──────── Supplied text
Please note that all legislative references are to the Excise Tax Act and regulations thereunder, unless otherwise specified.
Our understanding of the facts is as follows. You are a member in the XXXXX frequent flyer award program of XXXXX and XXXXX. Your mileage credits, known as XXXXX Miles, were accumulated by flying on XXXXX member or partner airlines, against eligible fully paid tickets. Your query is with respect to an award ticket issued to you by XXXXX office for travel on XXXXX from Montreal to Chicago to Denver and then return from Denver to Chicago to Toronto. There was no fee charged to you for exchanging your XXXXX Miles for the award ticket. You were required to pay various airport taxes as well as the GST ($44 U.S. funds) in respect of your award ticket.
Interpretation Given
You would like to know the following:
1. Are non-resident airline companies obliged to charge the GST/HST on tickets issued abroad for travel from Canada to the U.S.A.?
Generally, the GST/HST is applied to the consideration paid or payable for taxable supplies that are made in Canada, or deemed to be made in Canada, unless a legislative provision specifically exempts the supply. Section 165 imposes on every recipient of a taxable supply the obligation to pay tax in respect of that supply. Taxable supplies, other than zero-rated supplies, made in Canada are subject to the GST at a rate of 7% when made in a non-participating province, and to the HST at the rate of 15% when made in a participating province (New Brunswick, Nova Scotia, or Newfoundland and Labrador). Zero-rated supplies are taxable supplies enumerated in Schedule VI and are subject to the GST at a rate of 0%.
────────────────
──────── Material supplied
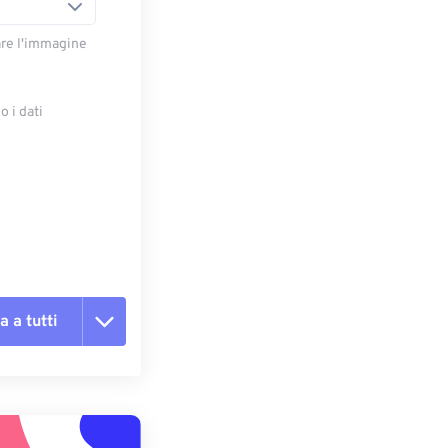
are l'immagine
 i dati
e
a a tutti
te le opzioni
reimpostazione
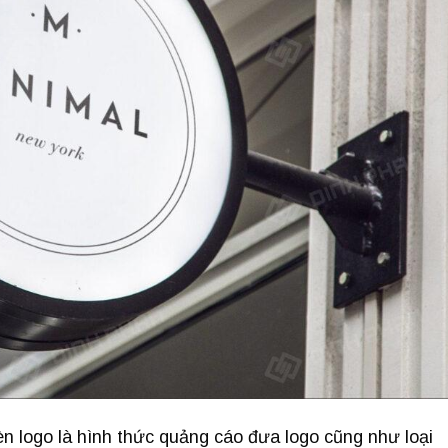
logo là hình thức quảng cáo đưa logo cũng như loại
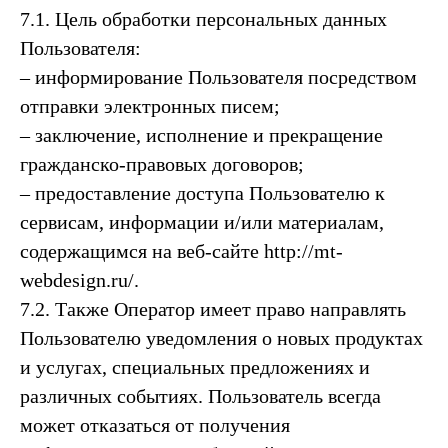
7.1. Цель обработки персональных данных
Пользователя:
– информирование Пользователя посредством
отправки электронных писем;
– заключение, исполнение и прекращение
гражданско-правовых договоров;
– предоставление доступа Пользователю к
сервисам, информации и/или материалам,
содержащимся на веб-сайте http://mt-
webdesign.ru/.
7.2. Также Оператор имеет право направлять
Пользователю уведомления о новых продуктах
и услугах, специальных предложениях и
различных событиях. Пользователь всегда
может отказаться от получения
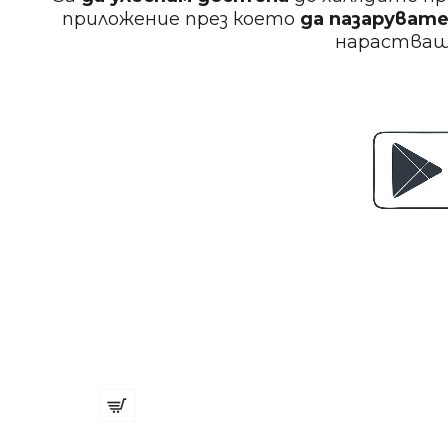
приложение през което
да пазарувате
нараства
Ножица 9см
€ 4.23 (8.27 лв.)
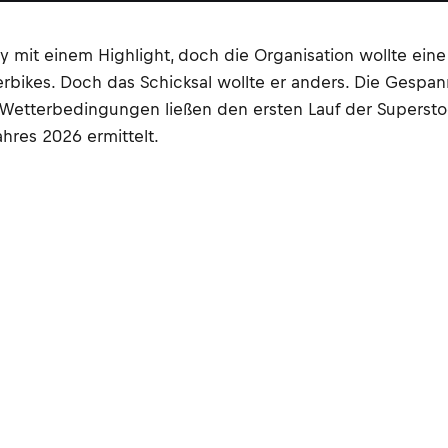
 mit einem Highlight, doch die Organisation wollte eine
erbikes. Doch das Schicksal wollte er anders. Die Gesp
terbedingungen ließen den ersten Lauf der Superstocks 
hres 2026 ermittelt.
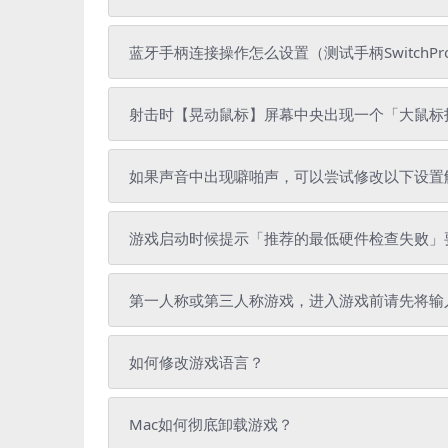
蓝牙手柄连接操作怎么设置（测试手柄SwitchPr
射击时【晃动鼠标】屏幕中央出现一个「大鼠标
如果声音中出现噼啪声，可以尝试修改以下设置
游戏启动时候提示「推荐的最低硬件检查失败」
第一人称或第三人称游戏，进入游戏前请先将输
如何修改游戏语言？
Mac如何彻底卸载游戏？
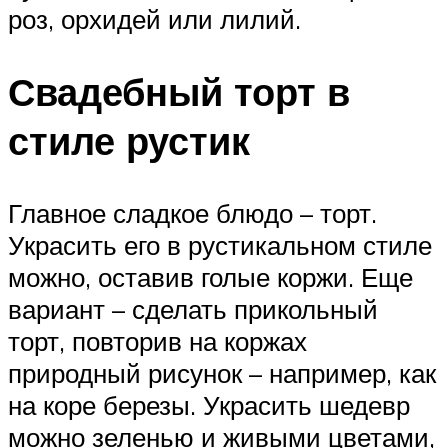
роз, орхидей или лилий.
Свадебный торт в
стиле рустик
Главное сладкое блюдо – торт.
Украсить его в рустикальном стиле
можно, оставив голые коржи. Еще
вариант – сделать прикольный
торт, повторив на коржах
природный рисунок – например, как
на коре березы. Украсить шедевр
можно зеленью и живыми цветами,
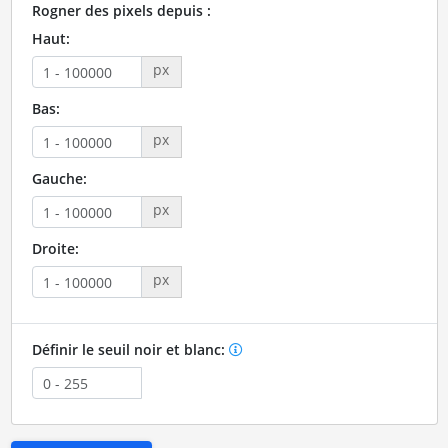
Rogner des pixels depuis :
Haut:
px
Bas:
px
Gauche:
px
Droite:
px
Définir le seuil noir et blanc:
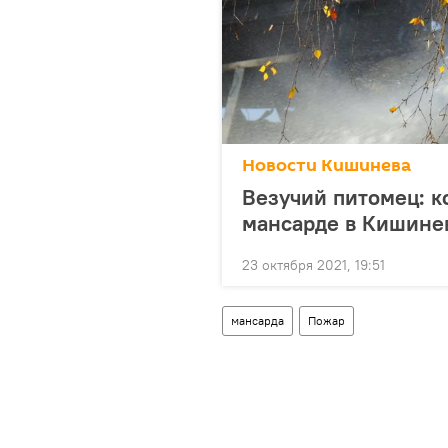
Новости Кишинева
Везучий питомец: к
мансарде в Кишине
23 октября 2021, 19:51
мансарда
Пожар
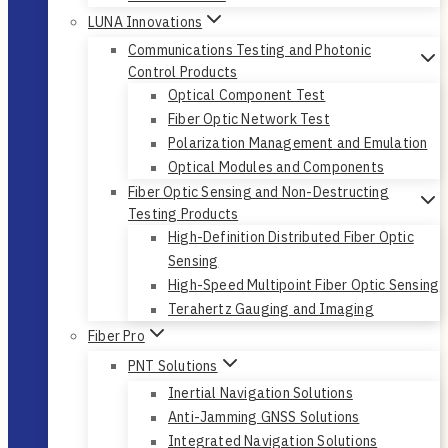
LUNA Innovations
Communications Testing and Photonic
Control Products
Optical Component Test
Fiber Optic Network Test
Polarization Management and Emulation
Optical Modules and Components
Fiber Optic Sensing and Non-Destructing
Testing Products
High-Definition Distributed Fiber Optic
Sensing
High-Speed Multipoint Fiber Optic Sensing
Terahertz Gauging and Imaging
Fiber Pro
PNT Solutions
Inertial Navigation Solutions
Anti-Jamming GNSS Solutions
Integrated Navigation Solutions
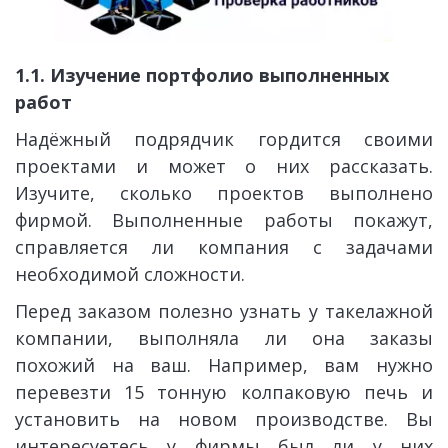
1.1. Изучение портфолио выполненных 
работ
Надёжный подрядчик гордится своими
проектами и может о них рассказать.
Изучите, сколько проектов выполнено
фирмой. Выполненные работы покажут,
справляется ли компания с задачами
необходимой сложности.
Перед заказом полезно узнать у такелажной
компании, выполняла ли она заказы
похожий на ваш. Например, вам нужно
перевезти 15 тонную колпаковую печь и
установить на новом производстве. Вы
интересуетесь у фирмы был ли у них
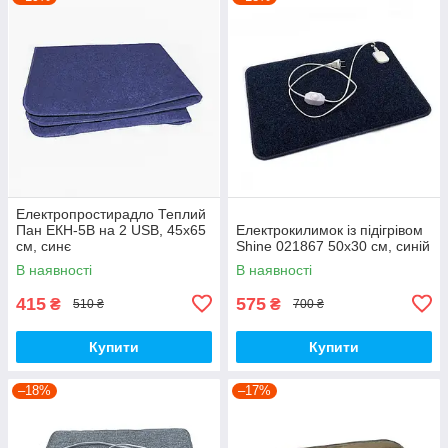
Електропростирадло Теплий
Пан ЕКН-5В на 2 USB, 45х65
Електрокилимок із підігрівом
см, синє
Shine 021867 50х30 см, синій
В наявності
В наявності
415
575
₴
₴
510 ₴
700 ₴
Купити
Купити
–18%
–17%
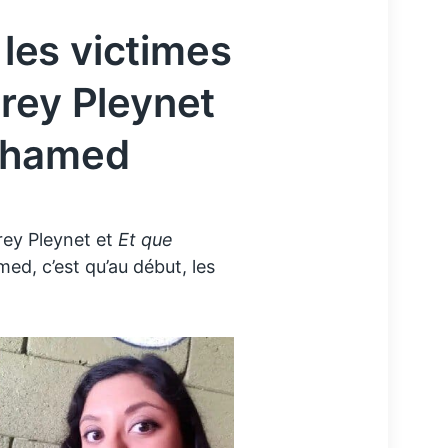
 les victimes
rey Pleynet
ohamed
ey Pleynet et
Et que
, c’est qu’au début, les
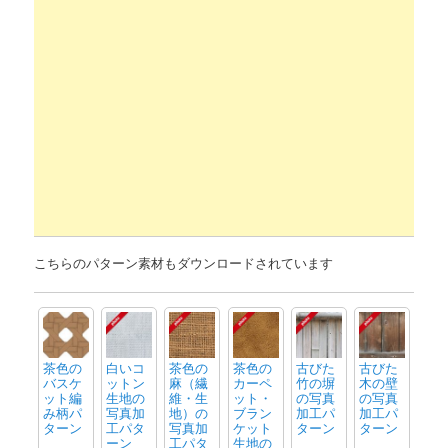
こちらのパターン素材もダウンロードされています
茶色の
白いコ
茶色の
茶色の
古びた
古びた
バスケ
ットン
麻（繊
カーペ
竹の塀
木の壁
ット編
生地の
維・生
ット・
の写真
の写真
み柄パ
写真加
地）の
ブラン
加工パ
加工パ
ターン
工パタ
写真加
ケット
ターン
ターン
ーン
工パタ
生地の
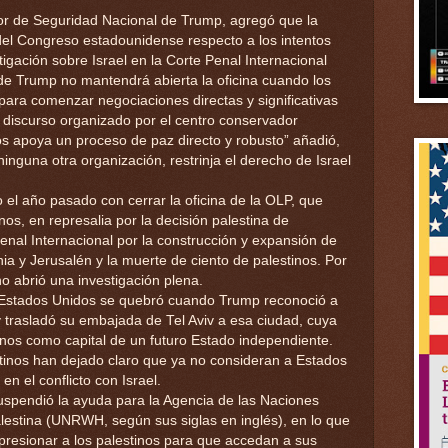
or de Seguridad Nacional de Trump, agregó que la
 del Congreso estadounidense respecto a los intentos
igación sobre Israel en la Corte Penal Internacional
de Trump no mantendrá abierta la oficina cuando los
para comenzar negociaciones directas y significativas
n discurso organizado por el centro conservador
os apoya un proceso de paz directo y robusto” añadió,
ninguna otra organización, restrinja el derecho de Israel
l año pasado con cerrar la oficina de la OLP, que
os, en represalia por la decisión palestina de
enal Internacional por la construcción y expansión de
ia y Jerusalén y la muerte de ciento de palestinos. Por
no abrió una investigación plena.
 y Estados Unidos se quebró cuando Trump reconoció a
y trasladó su embajada de Tel Aviv a esa ciudad, cuya
tinos como capital de un futuro Estado independiente.
stinos han dejado claro que ya no consideran a Estados
n el conflicto con Israel.
spendió la ayuda para la Agencia de las Naciones
lestina (UNRWH, según sus siglas en inglés), en lo que
presionar a los palestinos para que accedan a sus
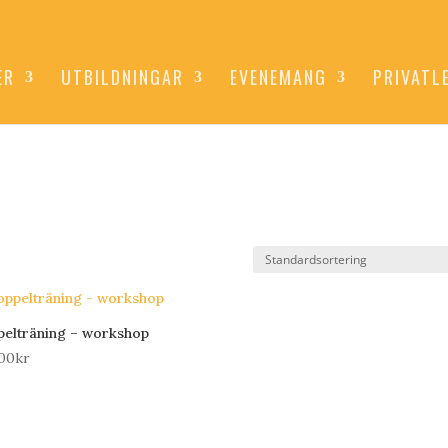
ER
UTBILDNINGAR
EVENEMANG
PRIVATL
elträning – workshop
00
kr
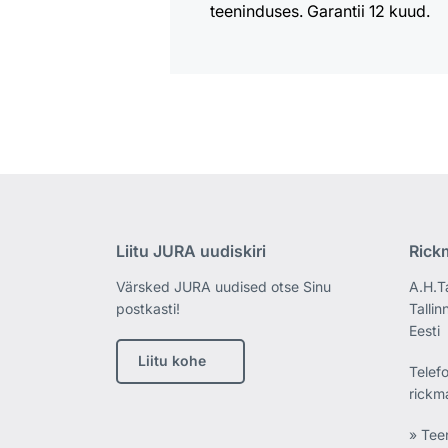
teeninduses. Garantii 12 kuud.
Liitu JURA uudiskiri
Rick
Värsked JURA uudised otse Sinu
A.H.T
postkasti!
Tallin
Eesti
Liitu kohe
Telef
rickm
» Tee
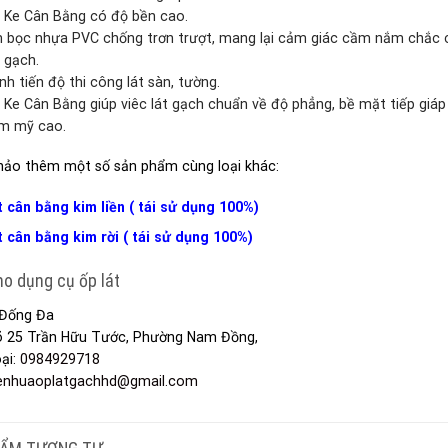
t Ke Cân Bằng có độ bền cao.
 bọc nhựa PVC chống trơn trượt, mang lại cảm giác cầm nắm chắc ch
 gạch.
h tiến độ thi công lát sàn, tường.
 Ke Cân Bằng giúp viêc lát gạch chuẩn về độ phẳng, bề mặt tiếp giáp
ẩm mỹ cao.
ảo thêm một số sản phẩm cùng loại khác:
t cân bằng kim liền ( tái sử dụng 100%)
t cân bằng kim rời ( tái sử dụng 100%)
o dụng cụ ốp lát
Đống Đa
õ 25 Trần Hữu Tước, Phường Nam Đồng,
ại:
0984929718
enhuaoplatgachhd@gmail.com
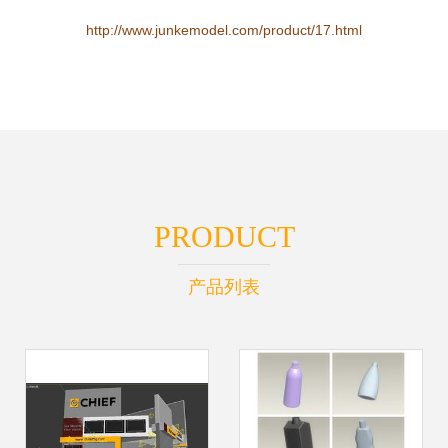
http://www.junkemodel.com/product/17.html
PRODUCT
产品列表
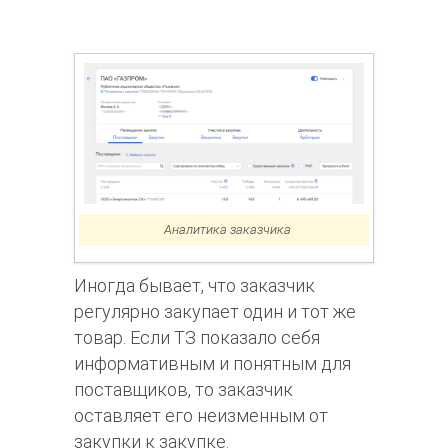
Аналитика заказчика
Иногда бывает, что заказчик
регулярно закупает один и тот же
товар. Если ТЗ показало себя
информативным и понятным для
поставщиков, то заказчик
оставляет его неизменным от
закупки к закупке.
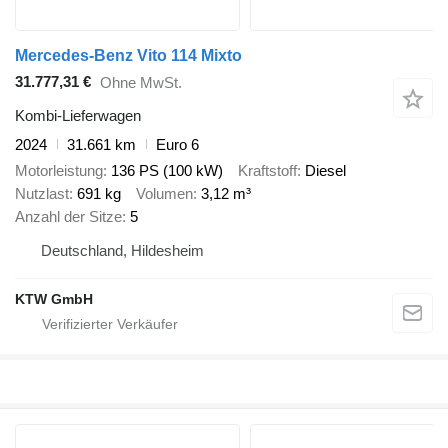
Mercedes-Benz Vito 114 Mixto
31.777,31 €
Ohne MwSt.
Kombi-Lieferwagen
2024
31.661 km
Euro 6
Motorleistung
136 PS (100 kW)
Kraftstoff
Diesel
Nutzlast
691 kg
Volumen
3,12 m³
Anzahl der Sitze
5
Deutschland, Hildesheim
KTW GmbH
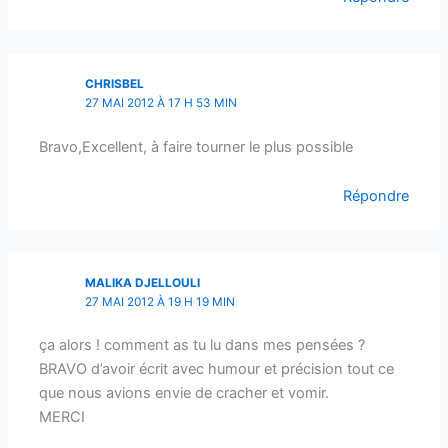
CHRISBEL
27 MAI 2012 À 17 H 53 MIN
Bravo,Excellent, à faire tourner le plus possible
Répondre
MALIKA DJELLOULI
27 MAI 2012 À 19 H 19 MIN
ça alors ! comment as tu lu dans mes pensées ?
BRAVO d’avoir écrit avec humour et précision tout ce
que nous avions envie de cracher et vomir.
MERCI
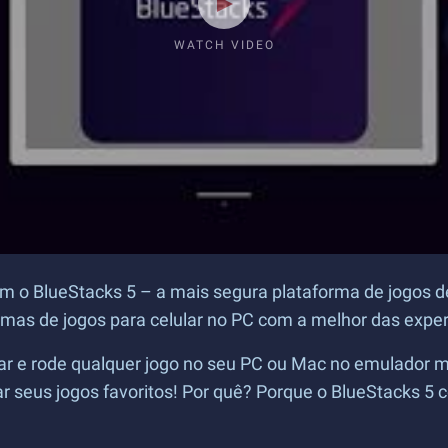
WATCH VIDEO
om o BlueStacks 5 – a mais segura plataforma de jogos d
rmas de jogos para celular no PC com a melhor das exper
lar e rode qualquer jogo no seu PC ou Mac no emulador ma
ar seus jogos favoritos! Por quê? Porque o BlueStacks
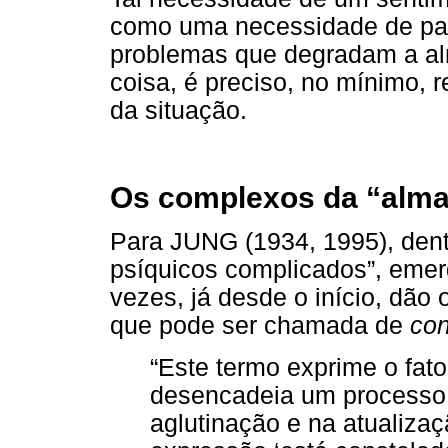
como uma necessidade de par
problemas que degradam a al
coisa, é preciso, no mínimo, 
da situação.
Os complexos da “alma 
Para JUNG (1934, 1995), den
psíquicos complicados”, emerg
vezes, já desde o início, dão
que pode ser chamada de
con
“Este termo exprime o fato
desencadeia um processo 
aglutinação e na atualiza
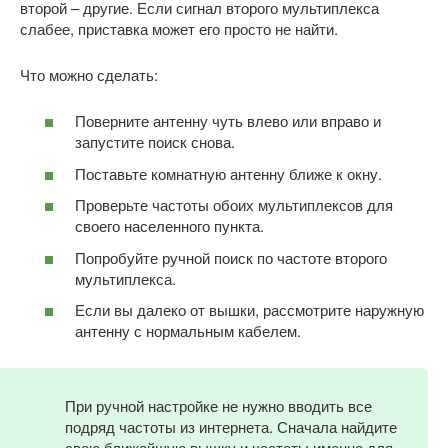
второй – другие. Если сигнал второго мультиплекса
слабее, приставка может его просто не найти.
Что можно сделать:
Поверните антенну чуть влево или вправо и
запустите поиск снова.
Поставьте комнатную антенну ближе к окну.
Проверьте частоты обоих мультиплексов для
своего населенного пункта.
Попробуйте ручной поиск по частоте второго
мультиплекса.
Если вы далеко от вышки, рассмотрите наружную
антенну с нормальным кабелем.
При ручной настройке не нужно вводить все
подряд частоты из интернета. Сначала найдите
свою ближайшую вышку и частоты именно для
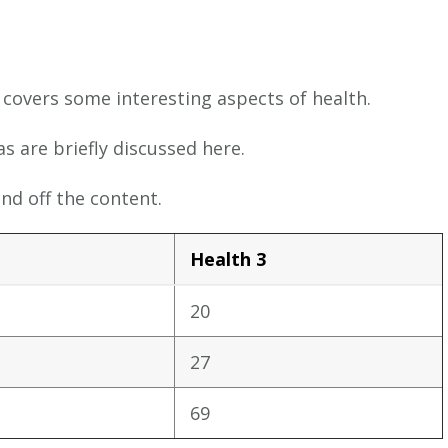
t covers some interesting aspects of health.
as are briefly discussed here.
nd off the content.
Health 3
20
27
69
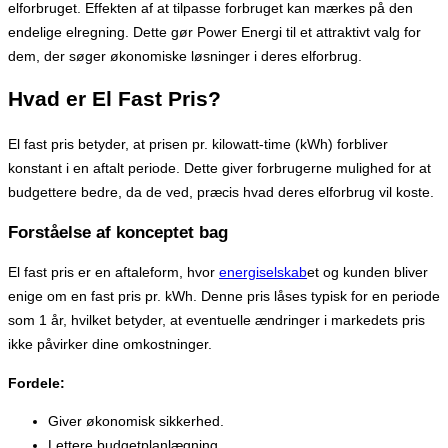
elforbruget. Effekten af at tilpasse forbruget kan mærkes på den
endelige elregning. Dette gør Power Energi til et attraktivt valg for
dem, der søger økonomiske løsninger i deres elforbrug.
Hvad er El Fast Pris?
El fast pris betyder, at prisen pr. kilowatt-time (kWh) forbliver
konstant i en aftalt periode. Dette giver forbrugerne mulighed for at
budgettere bedre, da de ved, præcis hvad deres elforbrug vil koste.
Forståelse af konceptet bag
El fast pris er en aftaleform, hvor
energiselskab
et og kunden bliver
enige om en fast pris pr. kWh. Denne pris låses typisk for en periode
som 1 år, hvilket betyder, at eventuelle ændringer i markedets pris
ikke påvirker dine omkostninger.
Fordele:
Giver økonomisk sikkerhed.
Lettere budgetplanlægning.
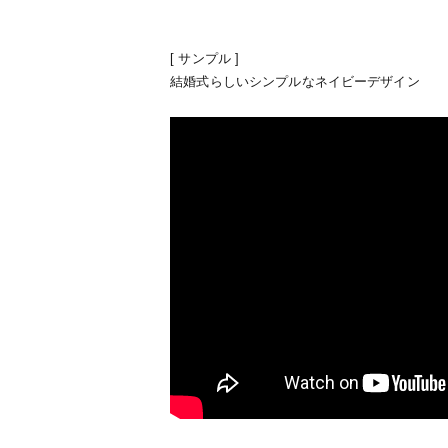
[ サンプル ]
結婚式らしいシンプルなネイビーデザイン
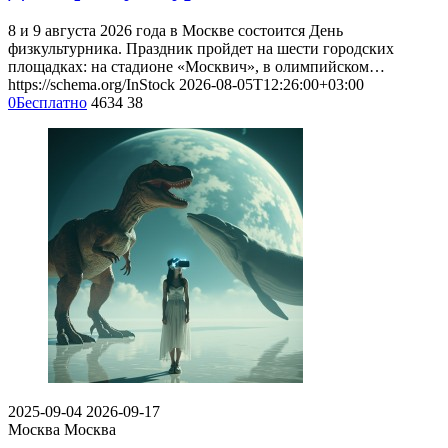
8 и 9 августа 2026 года в Москве состоится День
физкультурника. Праздник пройдет на шести городских
площадках: на стадионе «Москвич», в олимпийском…
https://schema.org/InStock
2026-08-05T12:26:00+03:00
0
Бесплатно
4634
38
2025-09-04
2026-09-17
Москва
Москва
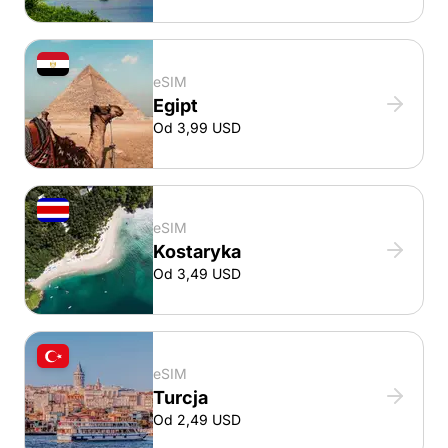
eSIM
Egipt
Od 3,99 USD
eSIM
Kostaryka
Od 3,49 USD
eSIM
Turcja
Od 2,49 USD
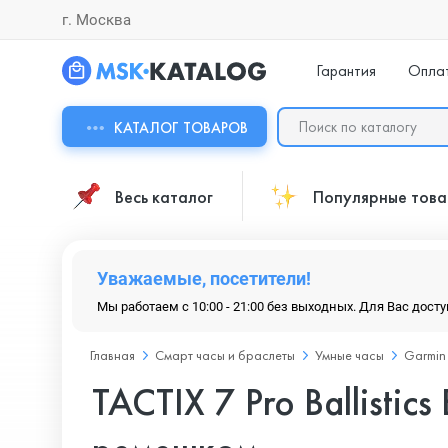
г. Москва
Гарантия
Опла
КАТАЛОГ ТОВАРОВ
Весь каталог
Популярные тов
Уважаемые, посетители!
Мы работаем с 10:00 - 21:00 без выходных. Для Вас дост
Главная
Смарт часы и браслеты
Умные часы
Garmin
TACTIX 7 Pro Ballistic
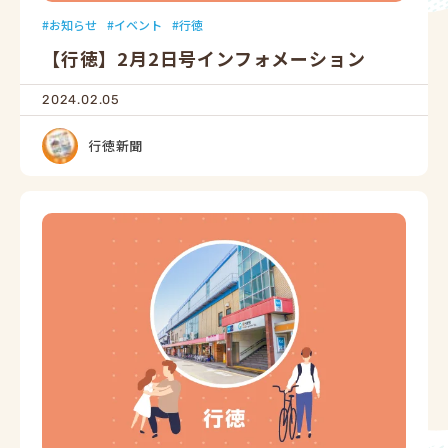
お知らせ
イベント
行徳
【行徳】2月2日号インフォメーション
2024.02.05
行徳新聞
────────────────
**Work to complete**
A - Retype the part of the GST letter between "Our understanding of" and "to the U.S.A.?", inclusive.
B - Answer these questions from the GST letter:
(i) How much GST was paid in respect of the award ticket?
(ii) Which section imposes on every recipient of a taxable supply the obligation to pay tax?
(iii) At what rate is the HST applied to taxable supplies made in a participating province?
The material is separate from the GST letter.

**Per-task outputs**
A -
Our understanding of the facts is as follows. You are a member in the XXXXX frequent flyer award program of XXXXX and XXXXX. Your mileage credits, known as XXXXX Miles, were accumulated by flying on XXXXX member or partner airlines, against eligible fully paid tickets. Your query is with respect to an award ticket issued to you by XXXXX office for travel on XXXXX from Montreal to Chicago to Denver and then return from Denver to Chicago to Toronto. There was no fee charged to you for exchanging your XXXXX Miles for the award ticket. You were required to pay various airport taxes as well as the GST ($44 U.S. funds) in respect of your award ticket.
Interpretation Given
You would like to know the following:
1. Are non-resident airline companies obliged to charge the GST/HST on tickets issued abroad for travel from Canada to the U.S.A.?

B -
(i) $44 U.S. funds
(ii) Section 165
(iii) 15%